Tekan Kerugian Negara, FH Unisri Dorong Pengesahan RUU Perampasan Aset Koruptor

Minggu, 14 Desember 2025 15:41 WIB

Penulis:Kusumawati

Editor:Redaksi

1001144731.jpg
Unisri Surakarta gelar Seminar Nasional Perampasan aset (Soloaja)

SOLO (Soloaja.co) – Fakultas Hukum (FH) Universitas Slamet Riyadi (Unisri) Surakarta menggelar seminar nasional bertajuk "Perampasan Aset dalam Perspektif Hukum dan Keadilan" pada Sabtu (13/12/2025). Seminar ini menghadirkan akademisi, praktisi, dan aparat penegak hukum untuk mengupas tuntas urgensi perampasan aset dalam upaya pemberantasan korupsi.

Seminar yang dibuka oleh Dekan Fakultas Hukum Dr. Dora Kusumastuti ini menghadirkan pembicara terkemuka, antara lain:
* Prof. Dr. Hibnu Nugroho (Guru Besar Unsoed Purwokerto)
* Dr. Thony Saut Situmorang (Praktisi Hukum)
* AKBP Eko Novan (Kepolisian)

Rektor Unisri, Prof. Dr. Sutoyo, menyampaikan bahwa kegiatan ini merupakan kontribusi nyata FH Unisri kepada pemerintah di bidang hukum.
“Nantinya hasil seminar ini akan kita serahkan kepada pemerintah dan atau kepada DPR RI sebagai bahan untuk melanjutkan pembahasan RUU Perampasan Aset,” kata Prof. Sutoyo.

Guru Besar Unsoed: Fokus pada Properti, Bukan Pribadi

Prof. Dr. Hibnu Nugroho, Guru Besar dari Universitas Jenderal Soedirman Purwokerto, menyampaikan pandangannya bahwa konsep perampasan aset harus bergeser dari fokus pada hukuman individu menjadi fokus pada properti atau aset.

Menurut Prof. Hibnu, pemerintah mestinya dapat menyita terlebih dahulu aset atau properti milik tersangka korupsi yang tengah disidik. Selanjutnya, melalui mekanisme pembuktian terbalik, tersangka diminta untuk membuktikan asal-usul properti yang disita tersebut.

"Jika tersangka bisa membuktikan, properti itu bisa dikembalikan. Tapi kalau tidak bisa membuktikan maka properti atau aset itu, bisa disita dan dikembalikan kepada negara," jelasnya.

Ia menegaskan bahwa pendekatan ini sangat penting. Selama ini, penyitaan aset hasil kejahatan koruptor baru bisa dilakukan setelah adanya putusan hukum, dan prosesnya masih berlarut-larut dengan gugatan.

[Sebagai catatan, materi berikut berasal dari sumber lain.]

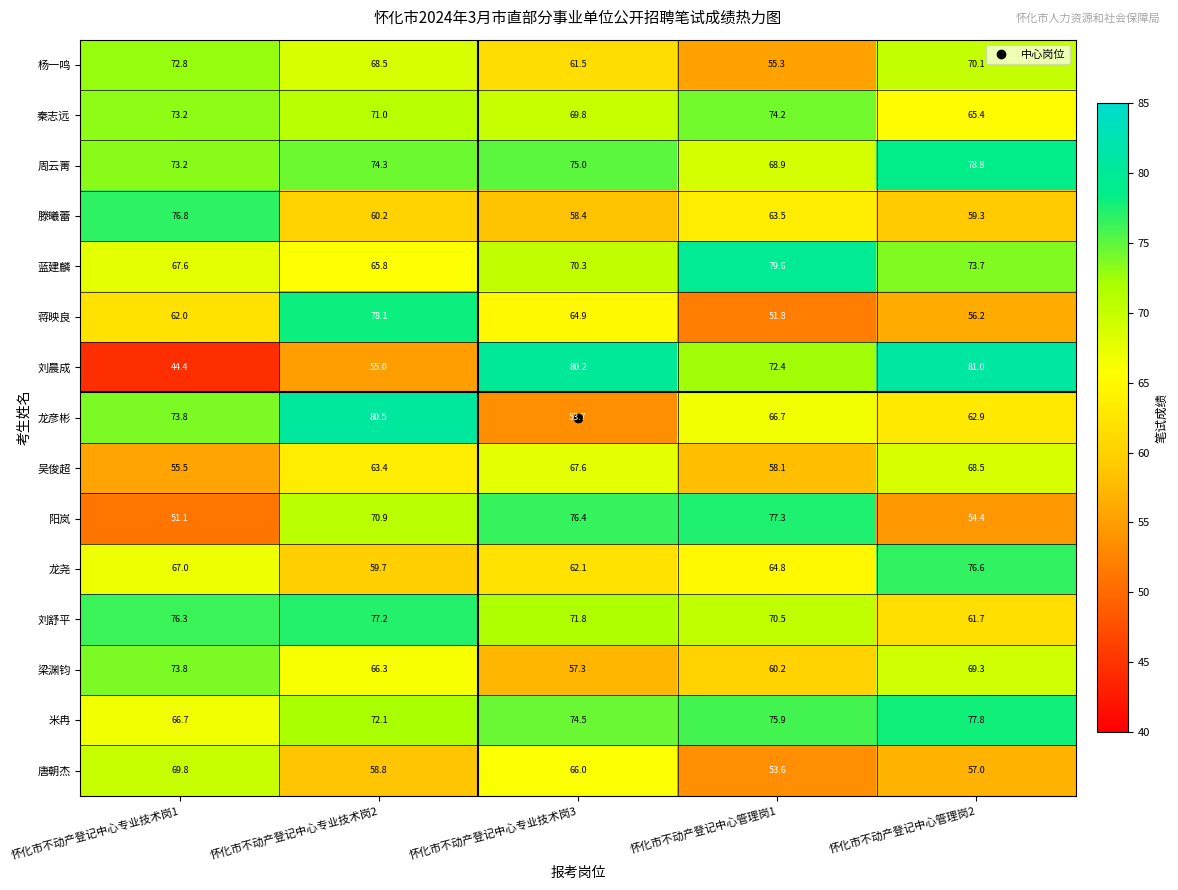

Which series changed the most between 怀化市不动产登记中心专业技术岗1 and 怀化市不动产登记中心管理岗2?

刘晨成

Akibatnya, aset atau uang negara yang berhasil diselamatkan dan dikembalikan hanya berkisar 20 hingga 30 persen saja.

Praktisi Hukum: Jangan Sampai Kalah dari Koruptor

Sementara itu, praktisi hukum Dr. Thony Saut Situmorang menegaskan tidak ada alasan bagi pemerintah dan DPR RI untuk menunda pengesahan Undang-Undang (UU) Perampasan Aset, yang rancangannya telah dibahas sejak tahun 2009 silam.

Menurut Dr. Saut Situmorang, lambatnya penetapan UU ini mengindikasikan bahwa pemerintah terkesan "kalah" dengan kepentingan para koruptor yang sejak awal tidak menghendaki adanya undang-undang tersebut.

“Jangan sampai pemerintah kalah dengan koruptor, ayo kita dorong terus penetapan undang undang tentang perampasan aset,” tegas Dr. Saut Situmorang.

Seminar ini diharapkan mampu memberikan dorongan politik dan akademis yang kuat agar DPR dan pemerintah segera merampungkan dan mengesahkan RUU Perampasan Aset demi efektivitas pemberantasan korupsi di Indonesia.